Exercise materials ::

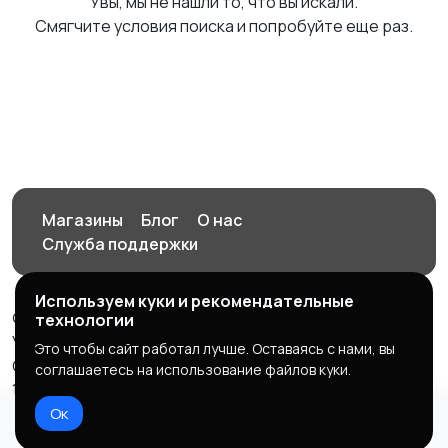
Увы, мы не нашли то, что вы искали.
Смягчите условия поиска и попробуйте еще раз.
Магазины
Блог
О нас
Служба поддержки
Используем куки и рекомендательные
© 2026 Орен-АЙ - Авто | Недвижимость | Работа |
технологии
Услуги
Это чтобы сайт работал лучше. Оставаясь с нами, вы
Создал Карусов Е.С ООО "ЦПК" ИНН 5609203278 ОГРН
соглашаетесь на использование файлов куки.
1235600008841
Ок
Правила сервиса
Политика конфиденциальности
Домой
Избранное
Добавить
Чат
Профиль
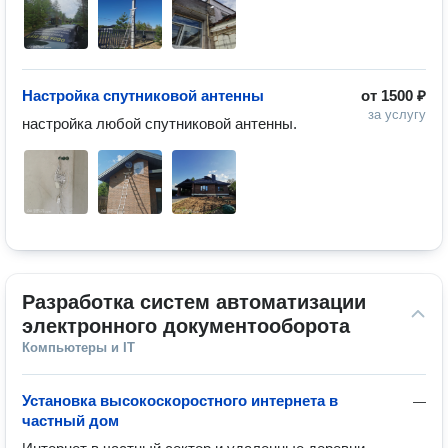
Настройка спутниковой антенны
от
1500 ₽
за услугу
настройка любой спутниковой антенны.
Разработка систем автоматизации 
электронного документооборота
Компьютеры и IT
Установка высокоскоростного интернета в
—
частный дом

Exercise aim :: The line with "Компьютеры и IT" and every line after it up to the end of the entries: output those exactly, and only those.

Solution to this problem ::
Компьютеры и IT
Установка высокоскоростного интернета в
—
частный дом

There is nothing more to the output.